Write out the records again, substituting "upper-left" for "top-left" and changing nothing else. Omit the pictures from your answer.

* Information shown
──────────────────────────────
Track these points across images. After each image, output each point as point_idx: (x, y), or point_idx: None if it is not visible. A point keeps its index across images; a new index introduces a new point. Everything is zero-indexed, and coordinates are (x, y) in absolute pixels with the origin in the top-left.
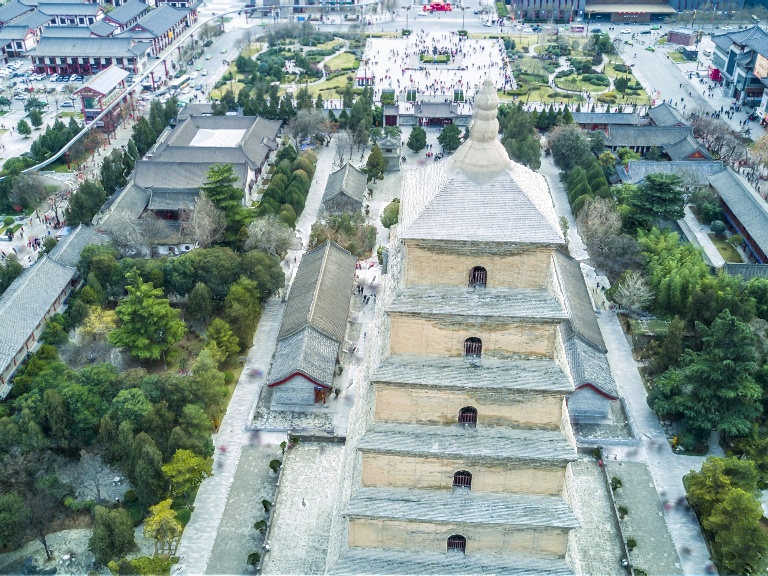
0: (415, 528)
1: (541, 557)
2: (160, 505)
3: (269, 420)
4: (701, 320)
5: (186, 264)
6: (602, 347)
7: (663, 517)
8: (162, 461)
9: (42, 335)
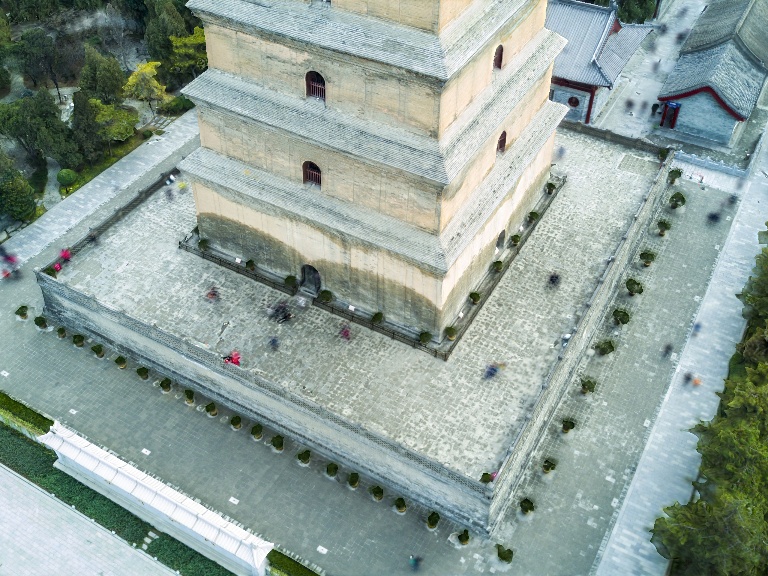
──────────────────────────────
* Complete answer
Track these points across images. After each image, output each point as point_idx: (x, y), or point_idx: None if it is not visible. A point keeps its index across images; a new index introduces a new point. Everything is zero-indexed, and coordinates are (x, y) in absolute pixels with the origin in the upper-left.
0: (415, 528)
1: (541, 557)
2: (160, 505)
3: (269, 420)
4: (701, 320)
5: (186, 264)
6: (602, 347)
7: (663, 517)
8: (162, 461)
9: (42, 335)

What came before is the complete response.